Page text =>
# Deep learning

In [1]:
%load_ext autoreload
%autoreload 2

import lib.data
import lib.torch_train_eval
import lib.adaptive_train_eval

import tasks.preprocessing
import tasks.utils
import tasks.results

import torch
import torch.nn as nn
import torch.optim as optim
import numpy as np
import matplotlib.pyplot as plt

import random
import os


DATA_DIR = "data/office"
OUTPUT_DIR = "output"

SOURCE_DATASET = "amazon"
SOURCE_VAL_SPLIT = .15
SOURCE_TEST_SPLIT = .1

TARGET_VAL_SPLIT = .15
TARGET_TEST_SPLIT = .15
TARGET_DATASET = "webcam"

FINETUNED_MODEL_DIR = os.path.join(OUTPUT_DIR, "classifier")
UNSUPERVISED_MODEL_DIR = os.path.join(OUTPUT_DIR, "unsupervised")
SEMI_SUPERVISED_FINETUNED_MODEL_DIR = os.path.join(OUTPUT_DIR, "semi-supervised-finetuned")
SEMI_SUPERVISED_ADAPTIVE_MODEL_DIR = os.path.join(OUTPUT_DIR, "semi-supervised-adaptive")

FINETUNE_MODEL = False
TRAIN_UNSUPERVISED_MODEL = True
FINETUNE_SEMI_SUPERVISED_MODEL = False
TRAIN_SEMI_SUPERVISED_MODEL = False

RANDOM_SEED = 42
BATCH_SIZE = 2

random.seed(RANDOM_SEED)
np.random.seed(RANDOM_SEED)
torch.manual_seed(RANDOM_SEED)

device = torch.device("cuda:0" if torch.cuda.is_available() else "cpu")
print(device)

cuda:0


## Modern Office Dataset

In [2]:
source_dataset = lib.data.ImageDataset(
    parser_func=tasks.preprocessing.image_read_func,
    preprocessing_func=tasks.preprocessing.resnet_preprocessor,
)
source_dataset.load_from_directory(os.path.join(DATA_DIR, SOURCE_DATASET))

source_train_dataset, source_val_dataset, source_test_dataset = (
    lib.data.train_val_test_split(
        source_dataset, SOURCE_VAL_SPLIT, SOURCE_TEST_SPLIT
    )
)

  0%|          | 0/31 [00:00<?, ?it/s]

In [3]:
source_train_loader = tasks.preprocessing.create_padded_dataloader(
    source_train_dataset, shuffle=True, batch_size=BATCH_SIZE
)
source_val_loader = tasks.preprocessing.create_padded_dataloader(
    source_val_dataset, shuffle=False, batch_size=BATCH_SIZE
)
source_test_loader = tasks.preprocessing.create_padded_dataloader(
    source_test_dataset, shuffle=False, batch_size=BATCH_SIZE
)

Entries provided =>
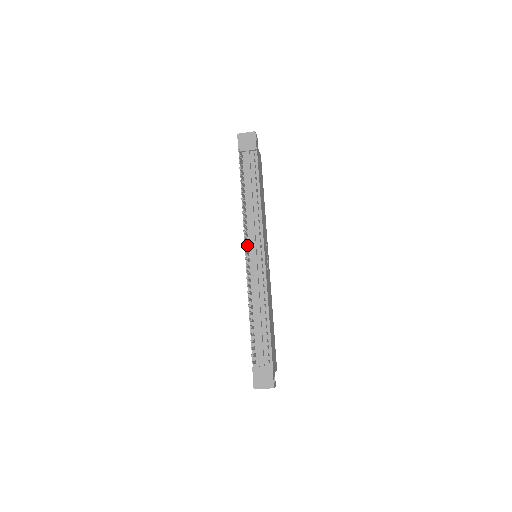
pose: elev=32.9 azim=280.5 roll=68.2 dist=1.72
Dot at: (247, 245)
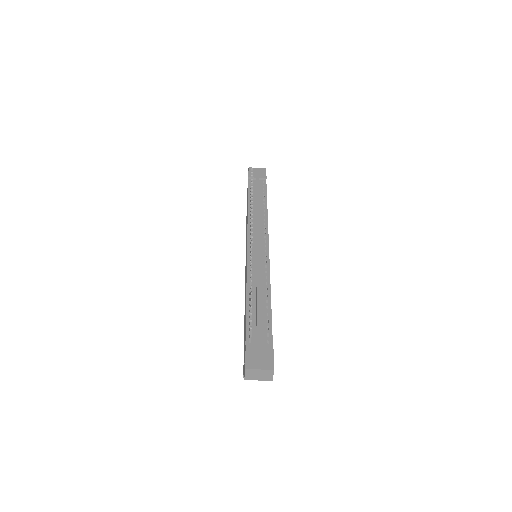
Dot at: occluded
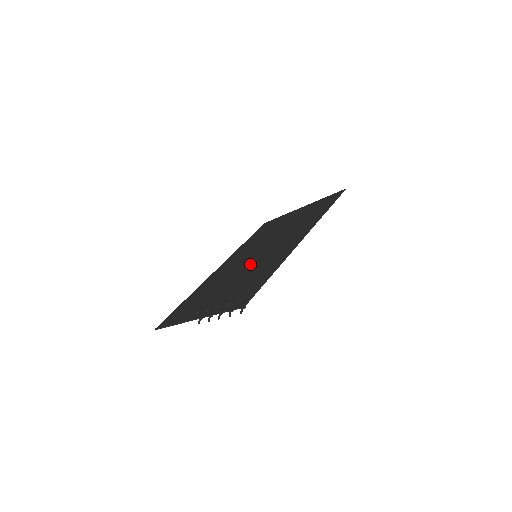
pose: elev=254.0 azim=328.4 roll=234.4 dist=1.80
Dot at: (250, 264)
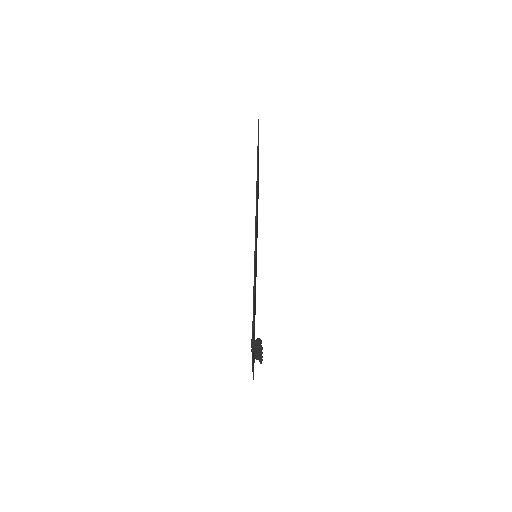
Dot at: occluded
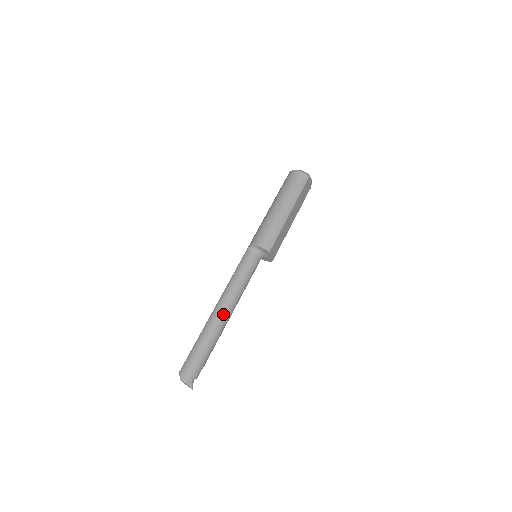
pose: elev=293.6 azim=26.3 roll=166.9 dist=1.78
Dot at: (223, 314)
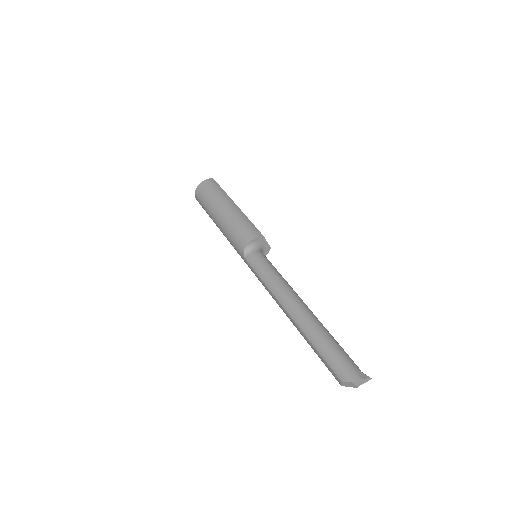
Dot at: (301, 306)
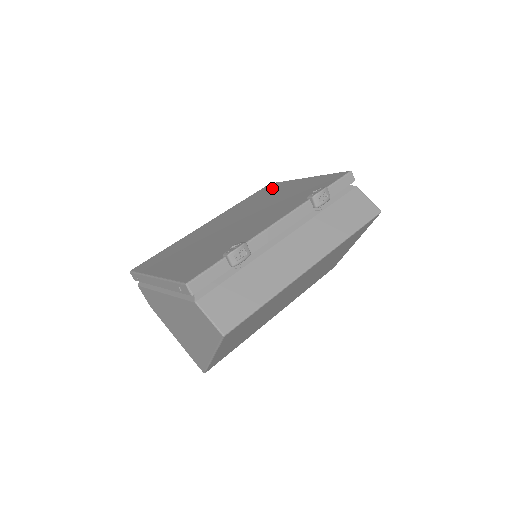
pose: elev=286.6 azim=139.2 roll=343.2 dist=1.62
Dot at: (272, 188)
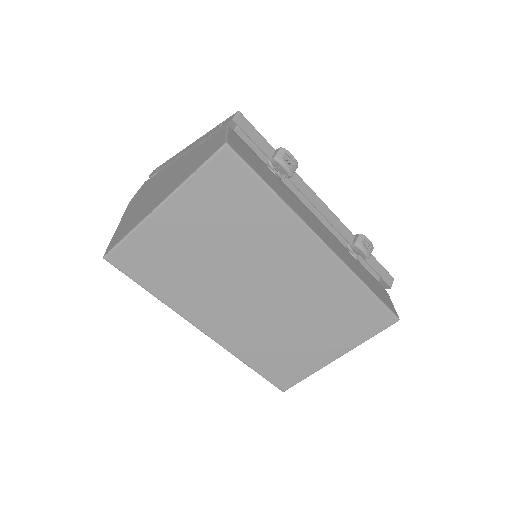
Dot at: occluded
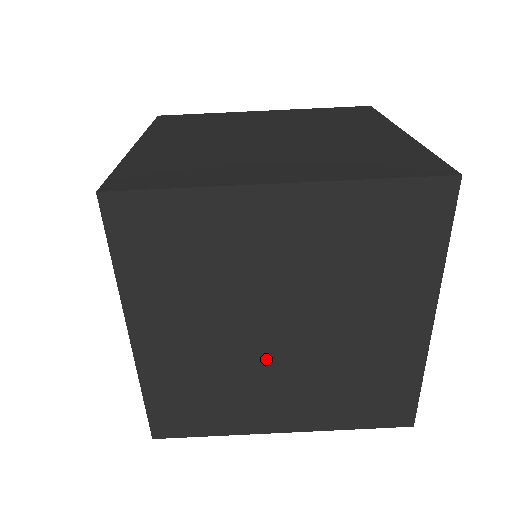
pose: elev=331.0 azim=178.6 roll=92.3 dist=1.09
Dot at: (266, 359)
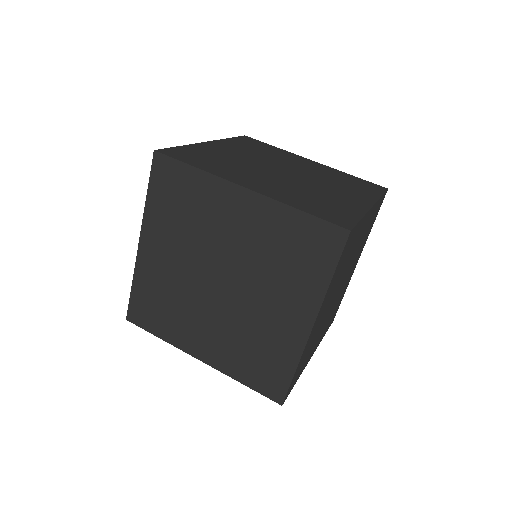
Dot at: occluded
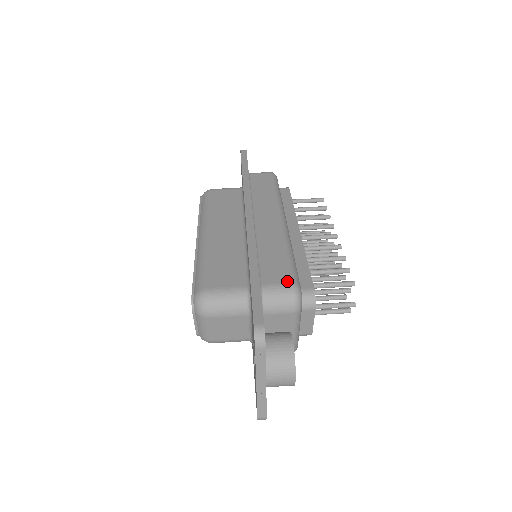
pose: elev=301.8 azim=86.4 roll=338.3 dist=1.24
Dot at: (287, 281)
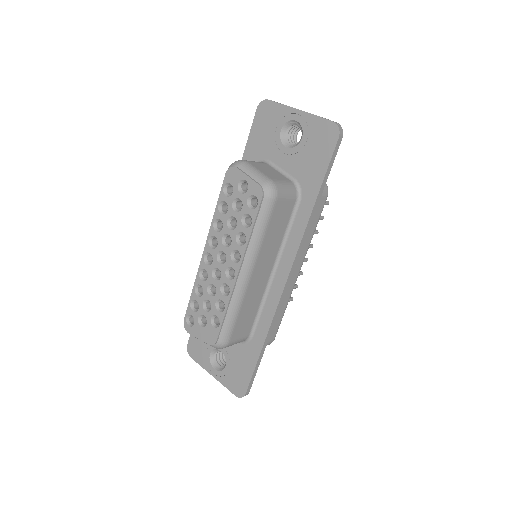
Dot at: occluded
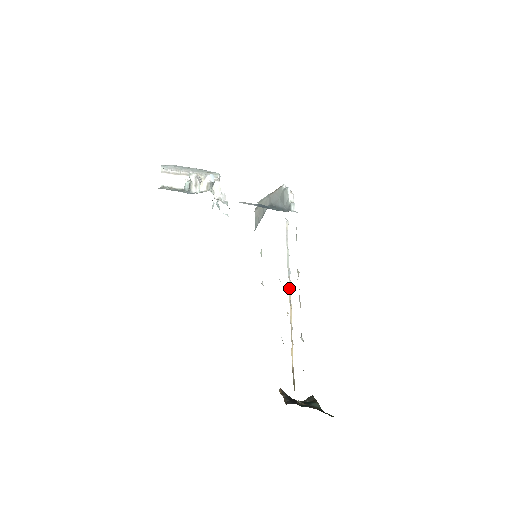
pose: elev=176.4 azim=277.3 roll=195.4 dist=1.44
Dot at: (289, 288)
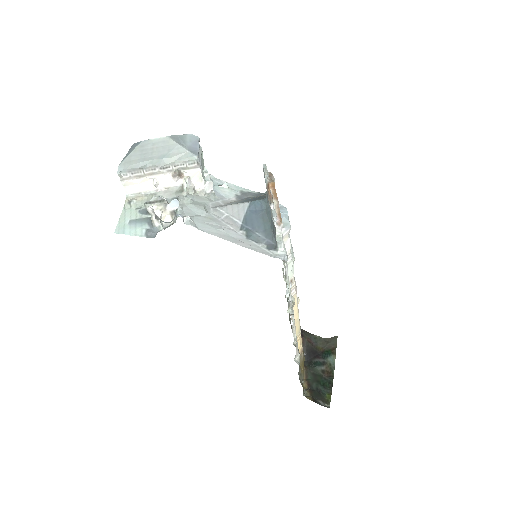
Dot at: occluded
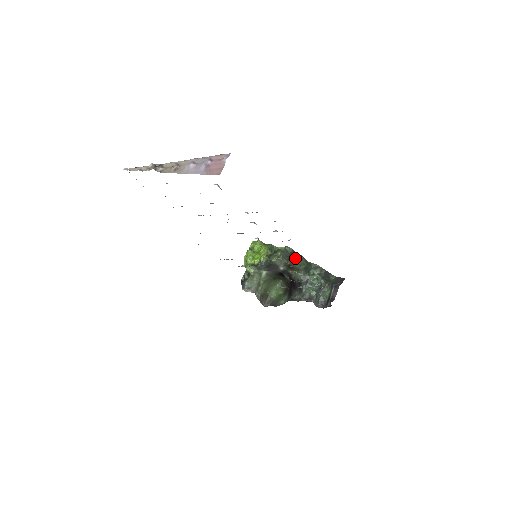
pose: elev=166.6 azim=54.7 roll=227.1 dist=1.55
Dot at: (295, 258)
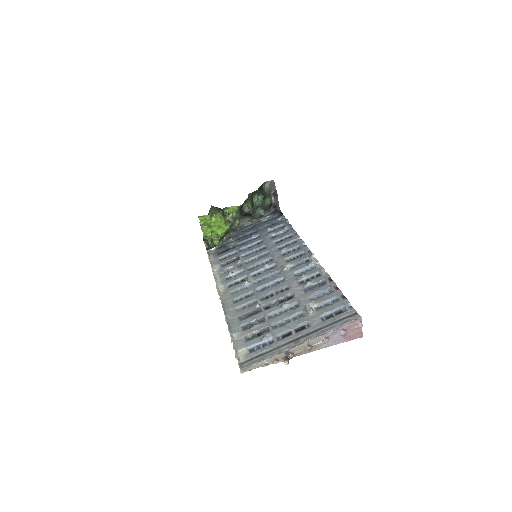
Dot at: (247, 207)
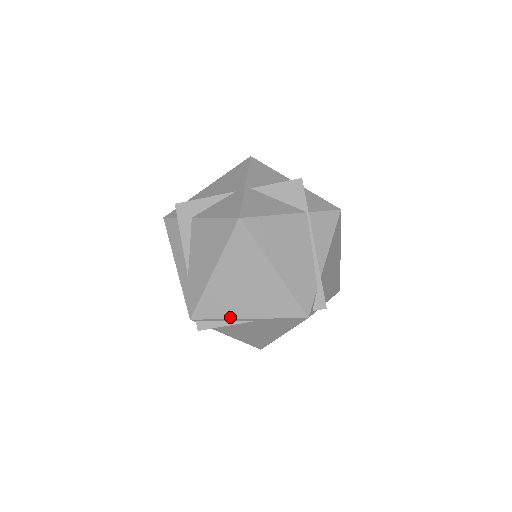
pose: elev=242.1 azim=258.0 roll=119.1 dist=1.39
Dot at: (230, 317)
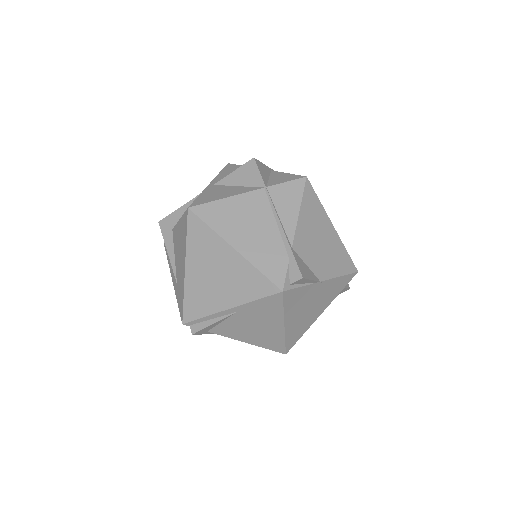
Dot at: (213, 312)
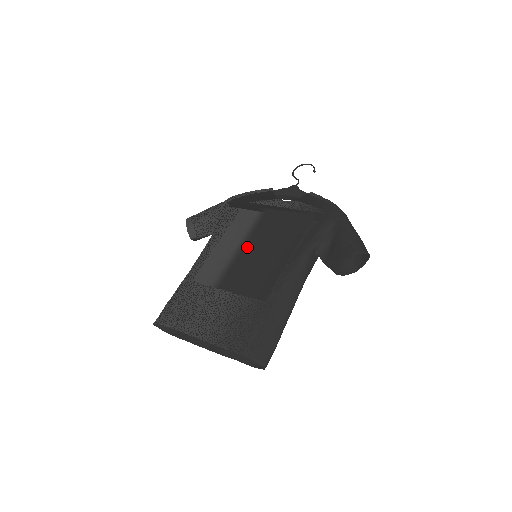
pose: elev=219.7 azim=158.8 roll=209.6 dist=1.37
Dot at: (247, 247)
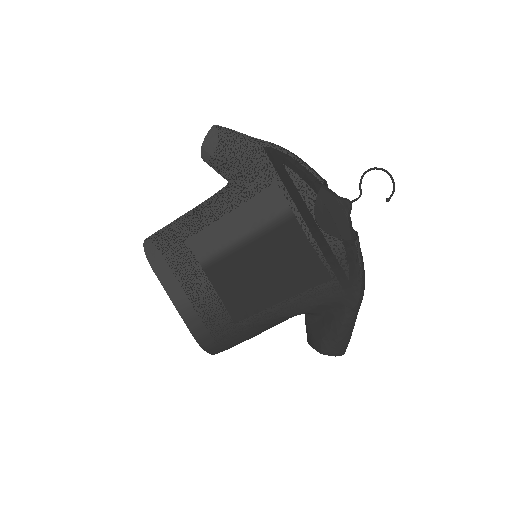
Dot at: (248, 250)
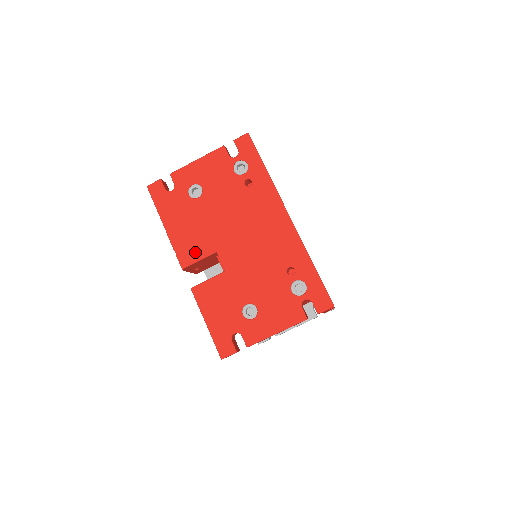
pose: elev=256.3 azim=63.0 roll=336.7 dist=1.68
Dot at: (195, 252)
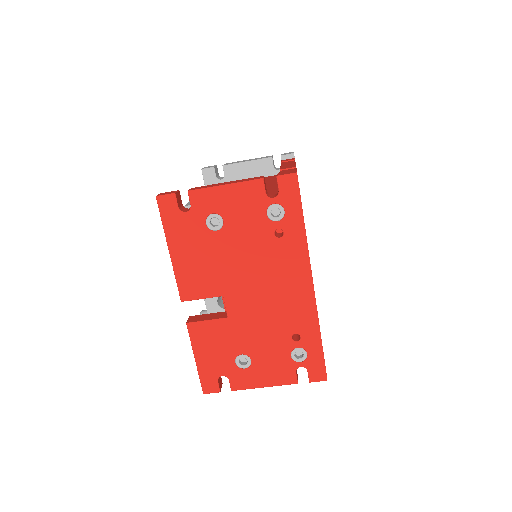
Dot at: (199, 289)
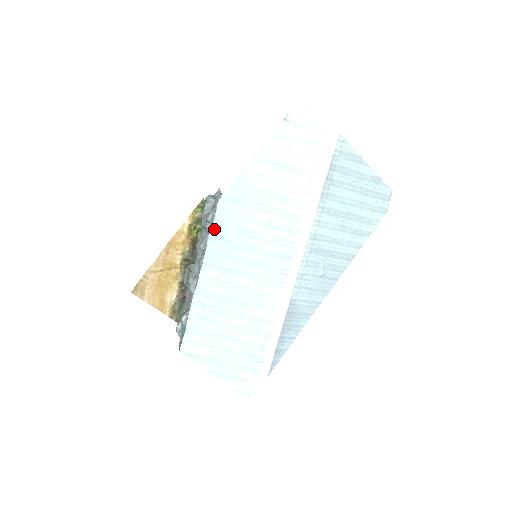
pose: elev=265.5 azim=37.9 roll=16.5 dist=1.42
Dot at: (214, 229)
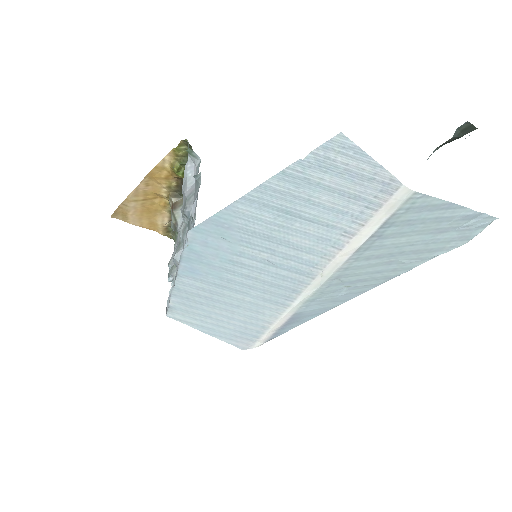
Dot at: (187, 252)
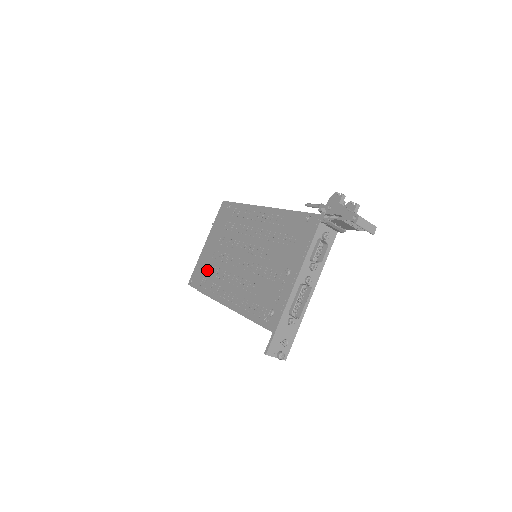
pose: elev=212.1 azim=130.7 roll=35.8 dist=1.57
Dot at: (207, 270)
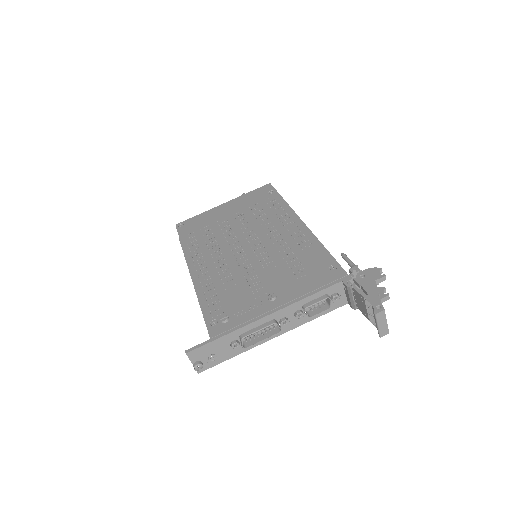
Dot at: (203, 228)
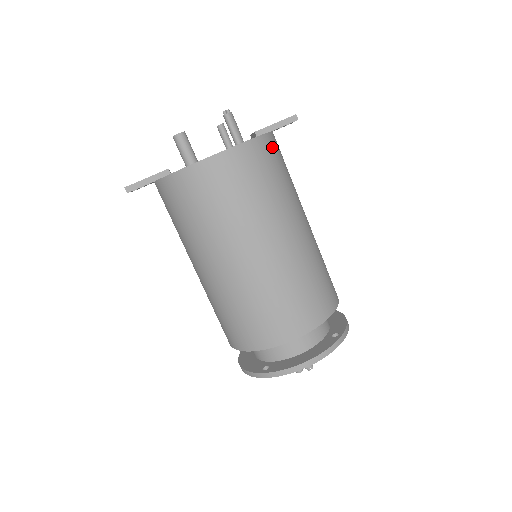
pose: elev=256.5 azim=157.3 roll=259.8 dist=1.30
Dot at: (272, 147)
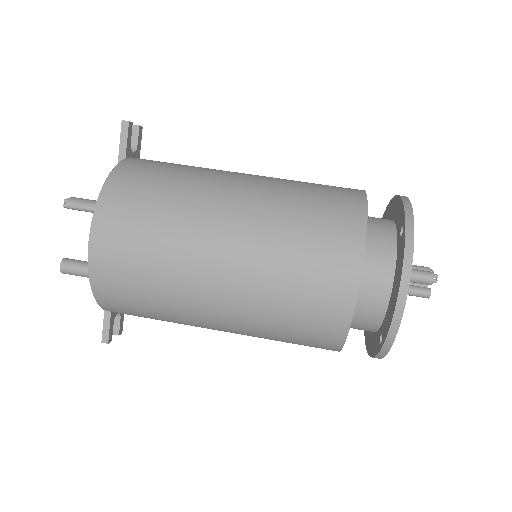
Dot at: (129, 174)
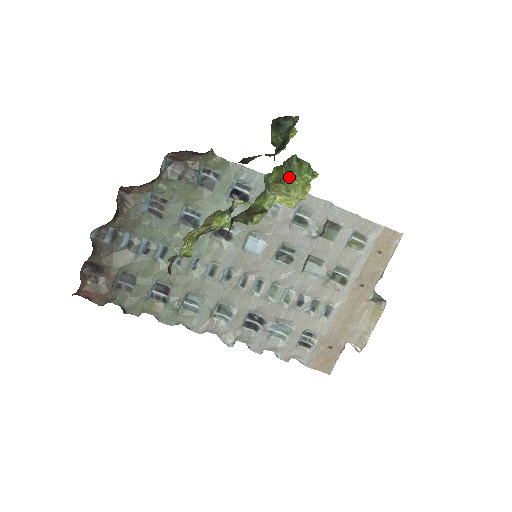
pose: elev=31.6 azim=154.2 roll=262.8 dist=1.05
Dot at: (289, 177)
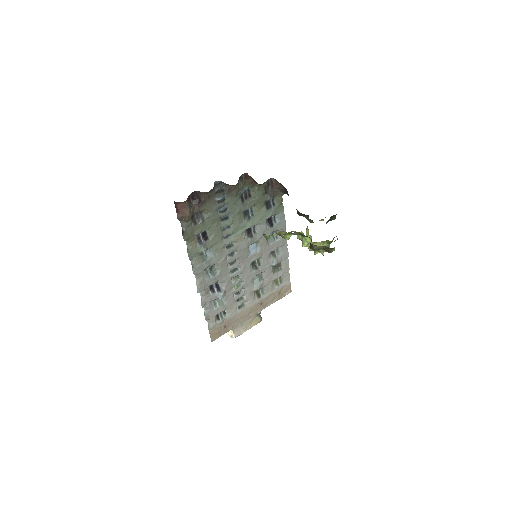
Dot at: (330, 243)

What the task requires =>
Carry the deep learning notebook forward from the point where it ends.

Reply to the exercise =>
In [4]:
target_dataset = lib.data.ImageDataset(
    parser_func=tasks.preprocessing.image_read_func,
    preprocessing_func=tasks.preprocessing.resnet_preprocessor,
    label_encoder=source_dataset.label_encoder,  # use same classes
)
target_dataset.load_from_directory(os.path.join(DATA_DIR, TARGET_DATASET))

target_train_dataset, target_val_dataset, target_test_dataset = (
    lib.data.train_val_test_split(
        target_dataset, TARGET_VAL_SPLIT, TARGET_TEST_SPLIT
    )
)

target_train_loader = tasks.preprocessing.create_padded_dataloader(
    target_train_dataset, shuffle=True, batch_size=BATCH_SIZE
)
target_test_loader = tasks.preprocessing.create_padded_dataloader(
    target_test_dataset, shuffle=False, batch_size=BATCH_SIZE
)

  0%|          | 0/31 [00:00<?, ?it/s]

In [5]:
unlabeled_dataset = lib.data.UnlabeledImageDataset(
    parser_func=tasks.preprocessing.image_read_func,
    preprocessing_func=tasks.preprocessing.resnet_preprocessor,
)
unlabeled_dataset.load_from_image_dataset(target_train_dataset)

source_history = tasks.utils.try_load_history(
    os.path.join(UNSUPERVISED_MODEL_DIR, "source_history.pickle")
)
target_history = tasks.utils.try_load_history(
    os.path.join(UNSUPERVISED_MODEL_DIR, "target_history.pickle")
)

In [6]:
to_be_unlabeled_dataset, labeled_dataset = lib.data.stratified_split(
    target_train_dataset, test_size=0.2
)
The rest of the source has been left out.